» What you have to do:
Rewrite the listing below, putting "Commercial" in place of every "Residential" and changing nothing else.
------ Recorded data ------
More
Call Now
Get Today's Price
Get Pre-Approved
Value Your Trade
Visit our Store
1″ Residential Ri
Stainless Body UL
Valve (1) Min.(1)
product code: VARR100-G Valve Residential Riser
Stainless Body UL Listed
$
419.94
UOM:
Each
------
» Task answer:
More
Call Now
Get Today's Price
Get Pre-Approved
Value Your Trade
Visit our Store
1″ Commercial Ri
Stainless Body UL
Valve (1) Min.(1)
product code: VARR100-G Valve Commercial Riser
Stainless Body UL Listed
$
419.94
UOM:
Each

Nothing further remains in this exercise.